Extracted text:

Katakana Middle Dot again (Was: tables-06b.txt: A.5, A.6, A.9)

Sat Jul 25 15:43:22 CEST 2009

On Sat, Jul 25, 2009 at 10:54 PM, Patrik Fältström<patrik at frobbit.se> wrote:
> On 25 jul 2009, at 14.34, Wil Tan wrote:
>
>> I accidentally left out the U+3005..U+3007 that Yoneya-san proposed.
>> Therefore, #3 should be:
>>
>>  3. That the label contains only
>> (Han|Hiragana|Katakana|LDH|U+3005..U+3007) + katakana middle dot.
>>
>> It's important to note that having these constraints would rule out:
>
> What you say is that you want the following rules:
>

With the caveat that this will invalidate existing registrations and
prohibit some classes of Japanese labels that people may expect to be
able to use.

Request a:
Please reproduce the post about the katakana middle dot in full, word for word.

Records supplied:
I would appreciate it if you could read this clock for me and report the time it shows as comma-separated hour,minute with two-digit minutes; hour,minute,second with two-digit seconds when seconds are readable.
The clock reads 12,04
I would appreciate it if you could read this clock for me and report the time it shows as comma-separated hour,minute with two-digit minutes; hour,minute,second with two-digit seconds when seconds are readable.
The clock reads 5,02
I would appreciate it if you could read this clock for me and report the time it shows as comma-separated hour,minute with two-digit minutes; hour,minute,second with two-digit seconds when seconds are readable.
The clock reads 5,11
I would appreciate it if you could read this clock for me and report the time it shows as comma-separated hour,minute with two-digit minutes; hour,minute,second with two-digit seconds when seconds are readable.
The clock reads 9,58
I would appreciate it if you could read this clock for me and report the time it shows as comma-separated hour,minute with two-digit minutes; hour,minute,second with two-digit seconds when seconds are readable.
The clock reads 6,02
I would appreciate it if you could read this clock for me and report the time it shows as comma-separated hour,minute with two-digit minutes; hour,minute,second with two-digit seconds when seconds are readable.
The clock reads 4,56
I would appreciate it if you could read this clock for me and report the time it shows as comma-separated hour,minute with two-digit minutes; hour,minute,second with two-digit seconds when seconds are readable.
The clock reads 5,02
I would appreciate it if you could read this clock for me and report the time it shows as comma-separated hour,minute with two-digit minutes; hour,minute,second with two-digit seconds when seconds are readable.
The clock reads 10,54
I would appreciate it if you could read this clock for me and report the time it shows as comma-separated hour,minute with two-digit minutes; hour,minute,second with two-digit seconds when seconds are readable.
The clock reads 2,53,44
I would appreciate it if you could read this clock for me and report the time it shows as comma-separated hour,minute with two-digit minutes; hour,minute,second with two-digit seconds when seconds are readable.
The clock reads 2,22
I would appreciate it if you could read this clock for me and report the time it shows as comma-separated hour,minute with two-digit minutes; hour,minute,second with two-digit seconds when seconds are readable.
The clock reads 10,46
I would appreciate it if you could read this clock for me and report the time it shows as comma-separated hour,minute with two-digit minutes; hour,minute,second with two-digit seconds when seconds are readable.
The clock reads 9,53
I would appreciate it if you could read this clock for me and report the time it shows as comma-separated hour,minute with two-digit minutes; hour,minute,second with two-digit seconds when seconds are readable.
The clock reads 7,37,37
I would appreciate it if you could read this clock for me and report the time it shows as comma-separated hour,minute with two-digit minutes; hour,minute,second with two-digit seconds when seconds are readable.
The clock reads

Request b:
Convert the entries, from their first line up to and including the line with "The clock reads 2,53,44", into a JSON list of strings with one string per line, omitting blank lines and anything after that point.

Full response a:
Katakana Middle Dot again (Was: tables-06b.txt: A.5, A.6, A.9)

Sat Jul 25 15:43:22 CEST 2009

On Sat, Jul 25, 2009 at 10:54 PM, Patrik Fältström<patrik at frobbit.se> wrote:
> On 25 jul 2009, at 14.34, Wil Tan wrote:
>
>> I accidentally left out the U+3005..U+3007 that Yoneya-san proposed.
>> Therefore, #3 should be:
>>
>>  3. That the label contains only
>> (Han|Hiragana|Katakana|LDH|U+3005..U+3007) + katakana middle dot.
>>
>> It's important to note that having these constraints would rule out:
>
> What you say is that you want the following rules:
>

With the caveat that this will invalidate existing registrations and
prohibit some classes of Japanese labels that people may expect to be
able to use.

Full response b:
[
  "I would appreciate it if you could read this clock for me and report the time it shows as comma-separated hour,minute with two-digit minutes; hour,minute,second with two-digit seconds when seconds are readable.",
  "The clock reads 12,04",
  "I would appreciate it if you could read this clock for me and report the time it shows as comma-separated hour,minute with two-digit minutes; hour,minute,second with two-digit seconds when seconds are readable.",
  "The clock reads 5,02",
  "I would appreciate it if you could read this clock for me and report the time it shows as comma-separated hour,minute with two-digit minutes; hour,minute,second with two-digit seconds when seconds are readable.",
  "The clock reads 5,11",
  "I would appreciate it if you could read this clock for me and report the time it shows as comma-separated hour,minute with two-digit minutes; hour,minute,second with two-digit seconds when seconds are readable.",
  "The clock reads 9,58",
  "I would appreciate it if you could read this clock for me and report the time it shows as comma-separated hour,minute with two-digit minutes; hour,minute,second with two-digit seconds when seconds are readable.",
  "The clock reads 6,02",
  "I would appreciate it if you could read this clock for me and report the time it shows as comma-separated hour,minute with two-digit minutes; hour,minute,second with two-digit seconds when seconds are readable.",
  "The clock reads 4,56",
  "I would appreciate it if you could read this clock for me and report the time it shows as comma-separated hour,minute with two-digit minutes; hour,minute,second with two-digit seconds when seconds are readable.",
  "The clock reads 5,02",
  "I would appreciate it if you could read this clock for me and report the time it shows as comma-separated hour,minute with two-digit minutes; hour,minute,second with two-digit seconds when seconds are readable.",
  "The clock reads 10,54",
  "I would appreciate it if you could read this clock for me and report the time it shows as comma-separated hour,minute with two-digit minutes; hour,minute,second with two-digit seconds when seconds are readable.",
  "The clock reads 2,53,44"
]